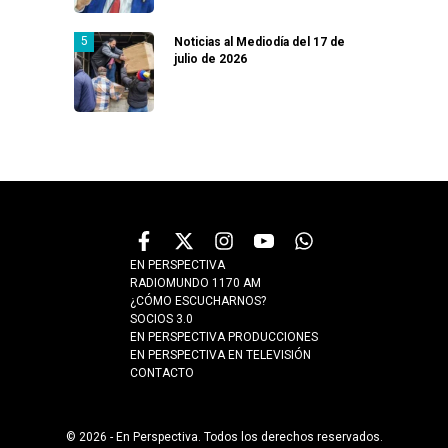
Noticias al Mediodía del 17 de
julio de 2026
EN PERSPECTIVA
RADIOMUNDO 1170 AM
¿CÓMO ESCUCHARNOS?
SOCIOS 3.0
EN PERSPECTIVA PRODUCCIONES
EN PERSPECTIVA EN TELEVISIÓN
CONTACTO
© 2026 - En Perspectiva. Todos los derechos reservados.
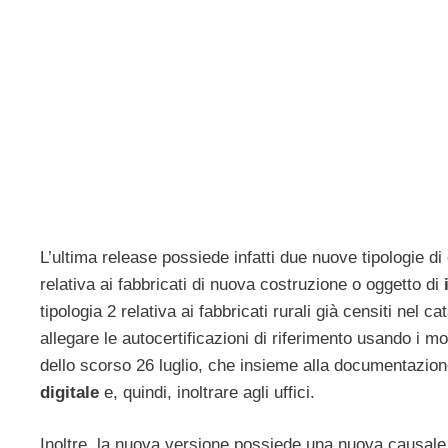
L’ultima release possiede infatti due nuove tipologie d
relativa ai fabbricati di nuova costruzione o oggetto di
tipologia 2 relativa ai fabbricati rurali già censiti nel
allegare le autocertificazioni di riferimento usando i mo
dello scorso 26 luglio, che insieme alla documentazion
digitale
e, quindi, inoltrare agli uffici.
Inoltre, la nuova versione possiede una nuova causale di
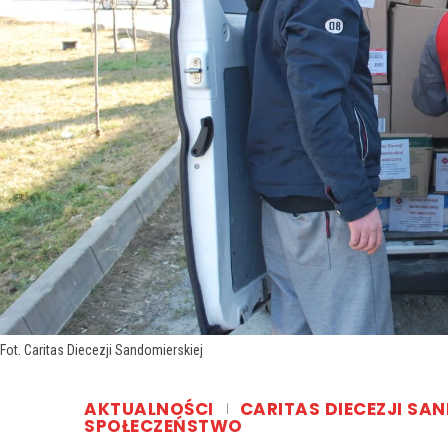
Fot. Caritas Diecezji Sandomierskiej
AKTUALNOŚCI
CARITAS DIECEZJI SA
SPOŁECZEŃSTWO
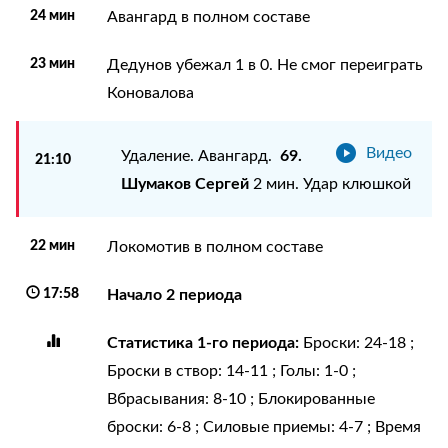
24 мин
Авангард в полном составе
23 мин
Дедунов убежал 1 в 0. Не смог переиграть
Коновалова
Видео
69.
Удаление. Авангард.
21:10
Шумаков Сергей
2 мин. Удар клюшкой
22 мин
Локомотив в полном составе
17:58
Начало 2 периода
Статистика 1-го периода:
Броски: 24-18 ;
Броски в створ: 14-11 ; Голы: 1-0 ;
Вбрасывания: 8-10 ; Блокированные
броски: 6-8 ; Силовые приемы: 4-7 ; Время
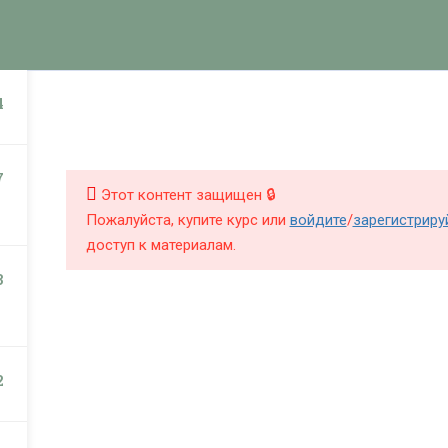
КНИГИ
КУРСЫ
БЛОГ
О Ш
НИГИ
КУРСЫ
4
7
Этот контент защищен 🔒
Пожалуйста, купите курс или
войдите
/
зарегистриру
доступ к материалам.
3
2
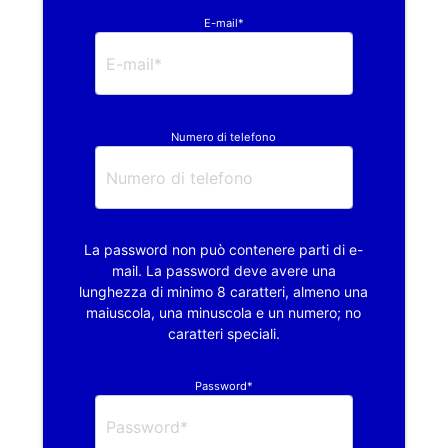
E-mail*
Numero di telefono
La password non può contenere parti di e-
mail. La password deve avere una
lunghezza di minimo 8 caratteri, almeno una
maiuscola, una minuscola e un numero; no
caratteri speciali.
Password*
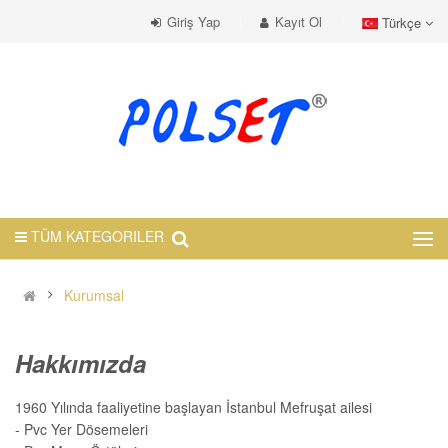
Giriş Yap
Kayıt Ol
Türkçe
TÜM KATEGORILER
Kurumsal
Hakkımızda
1960 Yılında faaliyetine başlayan İstanbul Mefruşat ailesi
- Pvc Yer Dösemeleri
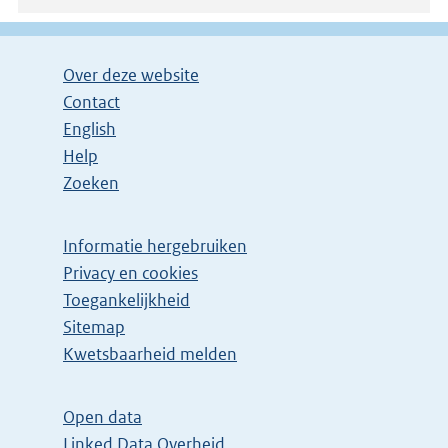
Over deze website
Contact
English
Help
Zoeken
Informatie hergebruiken
Privacy en cookies
Toegankelijkheid
Sitemap
Kwetsbaarheid melden
Open data
Linked Data Overheid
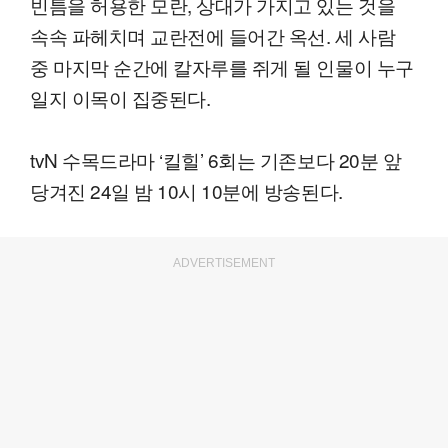
빈틈을 허용한 모란, 상대가 가지고 있는 것을
속속 파헤치며 교란전에 들어간 옥선. 세 사람
중 마지막 순간에 칼자루를 쥐게 될 인물이 누구
일지 이목이 집중된다.
tvN 수목드라마 ‘킬힐’ 6회는 기존보다 20분 앞
당겨진 24일 밤 10시 10분에 방송된다.
ADVERTISEMENT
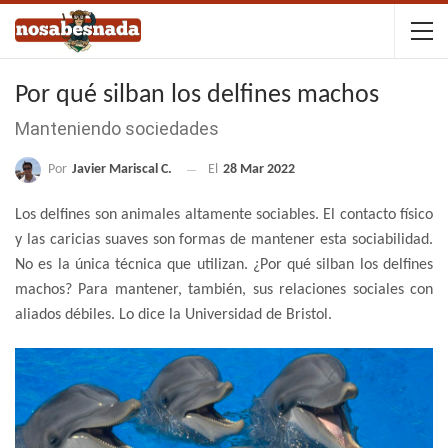
Por qué silban los delfines machos
Manteniendo sociedades
Por
Javier Mariscal C.
El
28 Mar 2022
Los delfines son animales altamente sociables. El contacto físico
y las caricias suaves son formas de mantener esta sociabilidad.
No es la única técnica que utilizan. ¿Por qué silban los delfines
machos? Para mantener, también, sus relaciones sociales con
aliados débiles. Lo dice la Universidad de Bristol.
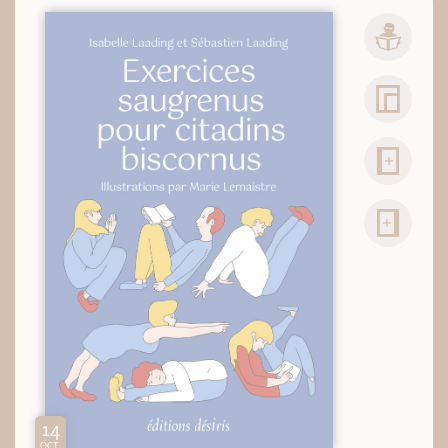
14
OCT.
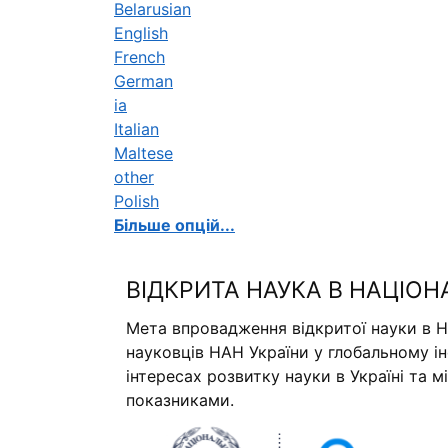
Belarusian
English
French
German
ia
Italian
Maltese
other
Polish
Більше опцій...
ВІДКРИТА НАУКА В НАЦІОН
Мета впровадження відкритої науки в Н
науковців НАН України у глобальному і
інтересах розвитку науки в Україні та 
показниками.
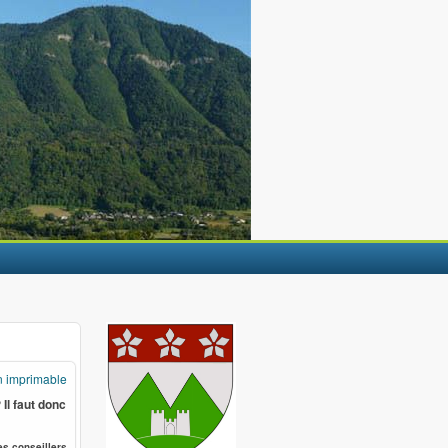
n imprimable
 Il faut donc
es conseillers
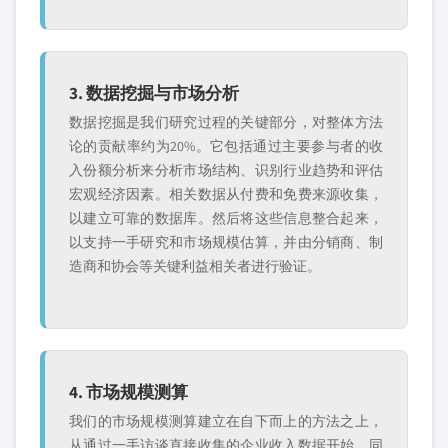
3. 数据挖掘与市场分析
数据挖掘是我们研究过程的关键部分，对整体方法
论的贡献率约为20%。它包括通过主要参与者的收
入份额分析来分析市场结构、识别行业趋势和评估
宏观经济因素。相关数据从付费和免费来源收集，
以建立可靠的数据库。然后将这些信息整合起来，
以支持一手研究和市场规模估算，并由分销商、制
造商和协会等关键利益相关者进行验证。
4. 市场规模测算
我们的市场规模测算建立在自下而上的方法之上，
从通过一手访谈直接收集的企业收入数据开始，同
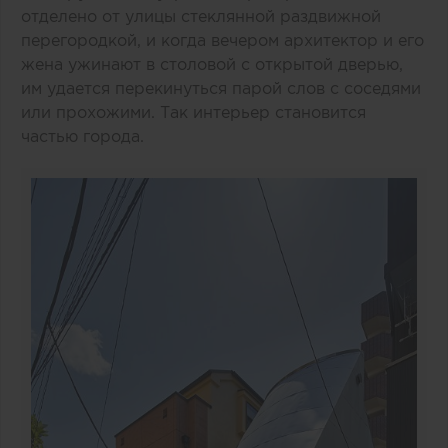
отделено от улицы стеклянной раздвижной
перегородкой, и когда вечером архитектор и его
жена ужинают в столовой с открытой дверью,
им удается перекинуться парой слов с соседями
или прохожими. Так интерьер становится
частью города.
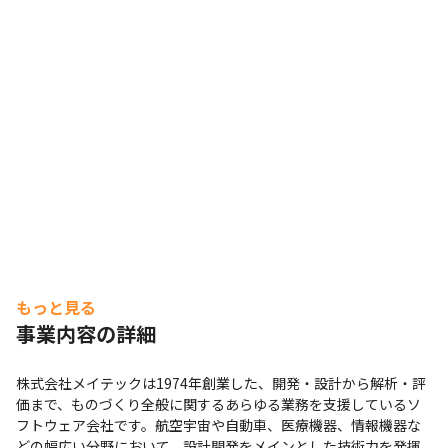
もっと見る
事業内容の詳細
株式会社メイテックは1974年創業した、開発・設計から解析・評
価まで、ものづくり全般に関するあらゆる業務を支援しているソ
フトウェア会社です。航空宇宙や自動車、医療機器、情報機器な
どの幅広い分野において、設計開発をメインとした技術力を発揮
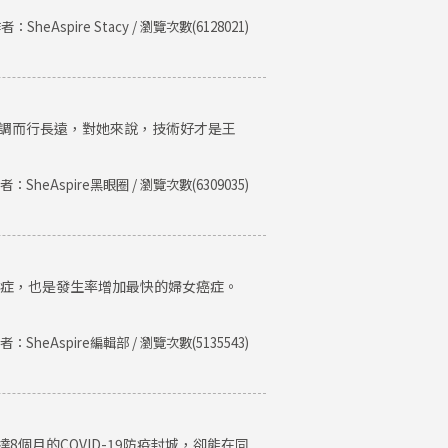
者：SheAspire Stacy / 瀏覽次數(6128021)
低調而行長遠，對她來說，技術好才是王
者：SheAspire黑眼圈 / 瀏覽次數(6309035)
癌症，也是發生率增加最快的婦女癌症。
者：SheAspire編輯部 / 瀏覽次數(5135543)
個月的COVID-19防疫封城，卻能在同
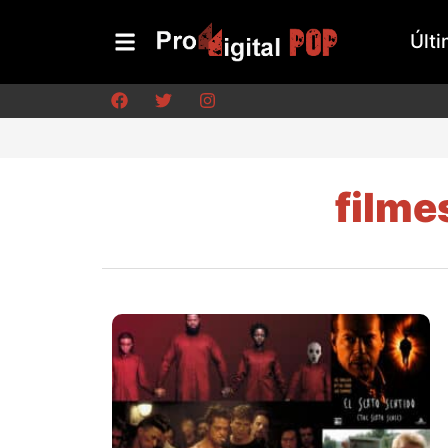
Últi
filme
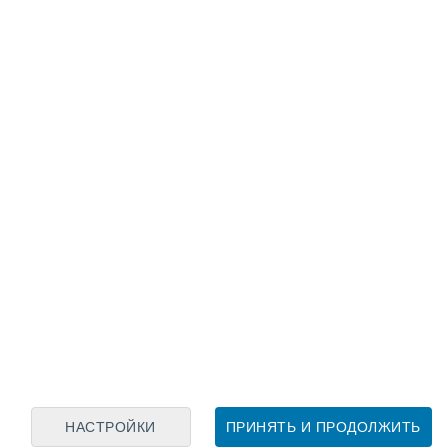
Лунный календарь
пн
вт
ср
чт
пт
сб
вс
6
7
8
9
10
11
12
13
14
15
16
17
18
19
НАСТРОЙКИ
ПРИНЯТЬ И ПРОДОЛЖИТЬ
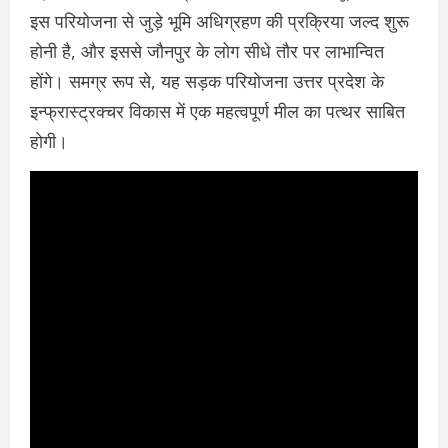
इस परियोजना से जुड़े भूमि अधिग्रहण की प्रक्रिया जल्द शुरू
होनी है, और इससे जौनपुर के लोग सीधे तौर पर लाभान्वित
होंगे। समग्र रूप से, यह सड़क परियोजना उत्तर प्रदेश के
इन्फ्रास्ट्रक्चर विकास में एक महत्वपूर्ण मील का पत्थर साबित
होगी।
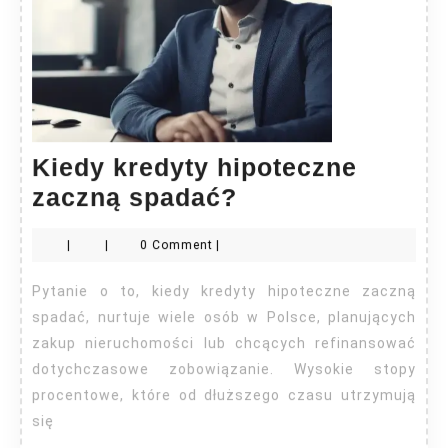
Kiedy kredyty hipoteczne
Kiedy
zaczną spadać?
kredyty
|
|
0 Comment
|
hipoteczne
zaczną
Pytanie o to, kiedy kredyty hipoteczne zaczną
spadać?
spadać, nurtuje wiele osób w Polsce, planujących
zakup nieruchomości lub chcących refinansować
dotychczasowe zobowiązanie. Wysokie stopy
procentowe, które od dłuższego czasu utrzymują
się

* [The task]
Convert the lines of the items into a Markdown table with the columns "Row" and "Line", starting at the line that contains "Por qué silban los delfines machos" and ending at the line that contains "从通过一手访谈直接收集的企业收入数据开始，同". Number each row, skip blank lines, and leave the pictures out.

* [Response area]
| Row | Line |
|---|---|
| 1 | Por qué silban los delfines machos |
| 2 | Manteniendo sociedades |
| 3 | Por |
| 4 | Javier Mariscal C. |
| 5 | El |
| 6 | 28 Mar 2022 |
| 7 | Los delfines son animales altamente sociables. El contacto físico |
| 8 | y las caricias suaves son formas de mantener esta sociabilidad. |
| 9 | No es la única técnica que utilizan. ¿Por qué silban los delfines |
| 10 | machos? Para mantener, también, sus relaciones sociales con |
| 11 | aliados débiles. Lo dice la Universidad de Bristol. |
| 12 | 14 |
| 13 | OCT. |
| 14 | Belarusian |
| 15 | English |
| 16 | French |
| 17 | German |
| 18 | ia |
| 19 | Italian |
| 20 | Maltese |
| 21 | other |
| 22 | Polish |
| 23 | Більше опцій... |
| 24 | ВІДКРИТА НАУКА В НАЦІОН |
| 25 | Мета впровадження відкритої науки в Н |
| 26 | науковців НАН України у глобальному і |
| 27 | інтересах розвитку науки в Україні та  |
| 28 | показниками. |
| 29 | n imprimable |
| 30 |  Il faut donc |
| 31 | es conseillers |
| 32 | 3. 数据挖掘与市场分析 |
| 33 | 数据挖掘是我们研究过程的关键部分，对整体方法 |
| 34 | 论的贡献率约为20%。它包括通过主要参与者的收 |
| 35 | 入份额分析来分析市场结构、识别行业趋势和评估 |
| 36 | 宏观经济因素。相关数据从付费和免费来源收集， |
| 37 | 以建立可靠的数据库。然后将这些信息整合起来， |
| 38 | 以支持一手研究和市场规模估算，并由分销商、制 |
| 39 | 造商和协会等关键利益相关者进行验证。 |
| 40 | 4. 市场规模测算 |
| 41 | 我们的市场规模测算建立在自下而上的方法之上， |
| 42 | 从通过一手访谈直接收集的企业收入数据开始，同 |